I have always been aware of the fact that Joshua Tree National Park is a great place to see the stars. Even before its designation as an International Dark Sky Park in 2017, it was evident to even the most novice stargazer that the night skies there offered a special glimpse of the cosmos. In a desert nearly devoid of light pollution, the universe leapt into sharp focus, the Milky Way elicited gasps of awe and wonder (and an occasional “what is that!?”), the shape of the constellations slowly became apparent to the naked eye. A recent transplant to the desert from Shanghai remarked to me last week that he didn’t even know so many stars existed before coming here.
My children grew up with these skies. On summer nights we would take blankets out to our driveway in Yucca Valley and lay on them in our driveway for hours, pointing out not only stars and constellations, but the occasional meteor, satellite, and yes, UFO! At least we thought we saw them… It was a given that if the night was clear, the stars were ours. When we moved down to the Coachella Valley recently, one of the first things the kids noticed was that our stars were “gone.” Yes, we can still drive “up the hill” to stargaze, but it’s just not the same.
Unwittingly, when we moved to a more populated area, we joined the millions of people around the world who have NEVER SEEN STARS in abundance. Like my friend from Shanghai, they may not even be aware of their existence, or being aware, just cannot fathom how majestic a sky full of stars can be. Our “night sky reality” is something others can only hope for.

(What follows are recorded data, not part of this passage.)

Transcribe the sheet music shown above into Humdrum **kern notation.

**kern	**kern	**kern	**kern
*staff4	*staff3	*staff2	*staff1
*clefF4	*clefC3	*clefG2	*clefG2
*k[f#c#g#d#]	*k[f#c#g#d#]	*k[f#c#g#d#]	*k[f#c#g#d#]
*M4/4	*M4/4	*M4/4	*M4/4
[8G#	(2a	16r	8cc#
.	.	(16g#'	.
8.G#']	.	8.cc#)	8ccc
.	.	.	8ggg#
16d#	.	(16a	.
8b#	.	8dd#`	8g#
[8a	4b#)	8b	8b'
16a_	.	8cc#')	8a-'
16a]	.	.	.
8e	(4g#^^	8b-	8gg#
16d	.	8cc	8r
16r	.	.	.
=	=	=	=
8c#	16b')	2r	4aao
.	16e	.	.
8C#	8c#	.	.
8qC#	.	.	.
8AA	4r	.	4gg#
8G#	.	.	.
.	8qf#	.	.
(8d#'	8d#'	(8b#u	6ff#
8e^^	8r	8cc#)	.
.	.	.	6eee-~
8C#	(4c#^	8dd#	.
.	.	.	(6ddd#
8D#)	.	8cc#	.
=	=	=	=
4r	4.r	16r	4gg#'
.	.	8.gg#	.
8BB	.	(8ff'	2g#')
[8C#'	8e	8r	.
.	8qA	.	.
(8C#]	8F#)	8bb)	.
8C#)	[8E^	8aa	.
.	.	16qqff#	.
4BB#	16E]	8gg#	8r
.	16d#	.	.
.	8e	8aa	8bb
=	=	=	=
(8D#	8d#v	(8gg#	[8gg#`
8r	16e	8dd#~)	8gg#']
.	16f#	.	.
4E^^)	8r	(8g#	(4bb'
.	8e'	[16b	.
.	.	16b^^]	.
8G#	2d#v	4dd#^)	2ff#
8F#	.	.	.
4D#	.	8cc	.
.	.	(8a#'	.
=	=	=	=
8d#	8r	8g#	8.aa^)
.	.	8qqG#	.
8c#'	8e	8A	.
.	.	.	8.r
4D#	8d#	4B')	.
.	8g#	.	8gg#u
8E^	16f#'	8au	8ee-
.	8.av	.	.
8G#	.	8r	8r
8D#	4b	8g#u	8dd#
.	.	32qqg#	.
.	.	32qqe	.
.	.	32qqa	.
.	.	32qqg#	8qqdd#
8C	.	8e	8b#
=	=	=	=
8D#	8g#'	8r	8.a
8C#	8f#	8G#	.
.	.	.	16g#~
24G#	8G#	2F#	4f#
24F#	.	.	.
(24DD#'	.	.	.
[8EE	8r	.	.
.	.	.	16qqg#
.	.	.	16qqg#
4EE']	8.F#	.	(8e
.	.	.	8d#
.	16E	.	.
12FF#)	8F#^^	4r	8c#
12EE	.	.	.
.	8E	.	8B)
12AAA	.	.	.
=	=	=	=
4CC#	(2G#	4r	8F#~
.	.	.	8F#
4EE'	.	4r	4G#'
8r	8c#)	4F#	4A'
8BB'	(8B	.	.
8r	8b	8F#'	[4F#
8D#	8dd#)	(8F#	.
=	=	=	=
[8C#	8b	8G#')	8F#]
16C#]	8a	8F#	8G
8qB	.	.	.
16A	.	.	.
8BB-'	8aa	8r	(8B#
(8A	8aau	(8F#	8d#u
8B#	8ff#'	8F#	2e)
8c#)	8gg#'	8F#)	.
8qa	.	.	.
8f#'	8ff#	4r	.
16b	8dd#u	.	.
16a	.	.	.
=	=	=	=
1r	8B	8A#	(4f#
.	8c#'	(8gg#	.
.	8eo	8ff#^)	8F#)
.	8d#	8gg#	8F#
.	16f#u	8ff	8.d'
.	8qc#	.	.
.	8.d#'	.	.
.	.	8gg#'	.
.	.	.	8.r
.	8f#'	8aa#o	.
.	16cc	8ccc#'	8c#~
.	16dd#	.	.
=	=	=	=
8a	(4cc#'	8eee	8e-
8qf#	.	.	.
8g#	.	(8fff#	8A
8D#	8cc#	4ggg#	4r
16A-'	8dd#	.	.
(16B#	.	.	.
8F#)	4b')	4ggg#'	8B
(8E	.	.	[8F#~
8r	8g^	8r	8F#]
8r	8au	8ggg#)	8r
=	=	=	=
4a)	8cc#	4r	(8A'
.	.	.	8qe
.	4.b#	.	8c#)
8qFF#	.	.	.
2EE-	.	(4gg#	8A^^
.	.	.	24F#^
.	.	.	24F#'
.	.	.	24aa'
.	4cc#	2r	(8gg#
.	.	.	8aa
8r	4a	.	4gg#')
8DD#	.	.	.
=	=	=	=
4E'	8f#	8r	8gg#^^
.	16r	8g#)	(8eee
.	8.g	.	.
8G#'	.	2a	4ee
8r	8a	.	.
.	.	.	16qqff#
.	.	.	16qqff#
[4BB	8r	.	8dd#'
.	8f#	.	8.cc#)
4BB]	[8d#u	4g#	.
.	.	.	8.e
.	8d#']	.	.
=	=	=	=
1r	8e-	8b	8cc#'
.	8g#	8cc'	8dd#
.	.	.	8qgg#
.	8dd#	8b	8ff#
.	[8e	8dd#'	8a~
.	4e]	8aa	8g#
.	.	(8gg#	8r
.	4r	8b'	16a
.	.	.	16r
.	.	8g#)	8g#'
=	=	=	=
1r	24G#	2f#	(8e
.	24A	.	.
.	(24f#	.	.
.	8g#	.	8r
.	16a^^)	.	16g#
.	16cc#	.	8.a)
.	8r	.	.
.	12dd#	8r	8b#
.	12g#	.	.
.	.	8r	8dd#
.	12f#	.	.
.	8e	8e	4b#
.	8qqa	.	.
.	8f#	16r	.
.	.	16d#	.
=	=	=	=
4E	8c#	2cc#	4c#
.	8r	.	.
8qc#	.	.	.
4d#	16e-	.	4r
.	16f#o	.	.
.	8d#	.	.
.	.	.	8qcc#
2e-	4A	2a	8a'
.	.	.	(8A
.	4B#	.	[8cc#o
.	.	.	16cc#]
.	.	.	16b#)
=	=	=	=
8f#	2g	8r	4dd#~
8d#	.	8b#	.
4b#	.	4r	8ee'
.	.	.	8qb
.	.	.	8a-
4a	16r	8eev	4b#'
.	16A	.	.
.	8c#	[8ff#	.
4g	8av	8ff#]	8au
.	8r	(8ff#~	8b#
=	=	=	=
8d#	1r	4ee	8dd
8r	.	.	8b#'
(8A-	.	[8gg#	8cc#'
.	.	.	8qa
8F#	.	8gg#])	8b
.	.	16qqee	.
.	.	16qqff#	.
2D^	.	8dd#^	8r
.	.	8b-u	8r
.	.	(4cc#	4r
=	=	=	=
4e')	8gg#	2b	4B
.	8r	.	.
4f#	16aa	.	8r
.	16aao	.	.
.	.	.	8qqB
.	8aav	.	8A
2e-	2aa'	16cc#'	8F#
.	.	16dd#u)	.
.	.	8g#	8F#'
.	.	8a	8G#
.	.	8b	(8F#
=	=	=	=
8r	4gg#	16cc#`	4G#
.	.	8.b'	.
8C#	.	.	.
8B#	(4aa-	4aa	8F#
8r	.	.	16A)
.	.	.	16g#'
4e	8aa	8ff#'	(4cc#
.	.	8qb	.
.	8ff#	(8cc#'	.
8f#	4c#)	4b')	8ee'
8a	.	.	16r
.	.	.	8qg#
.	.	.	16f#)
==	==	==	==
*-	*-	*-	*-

I recently encountered a fellow dark sky acolyte, Pavlo Pakhomenko, via an article in the International Dark Sky magazine. Pavlo is one of those who I’m sure would love to view the stars over Joshua Tree. In fact, seeing the night sky in all its glory has been a dream of his since he was a child. Unfortunately, Pavlo grew up in an area where the stars were not always visible – and his family did not have the means to travel frequently to the countryside. As an adult, he is now able to travel to see the stars and is able to photograph them as well – as long as his armed escort is available. You see, Pavlo lives in Ukraine. He is able to photograph the night skies above his hometown because there is no power, due to the war. The darkness afforded him the opportunity to see the universe in ways he always dreamed of – but at an unimaginable cost.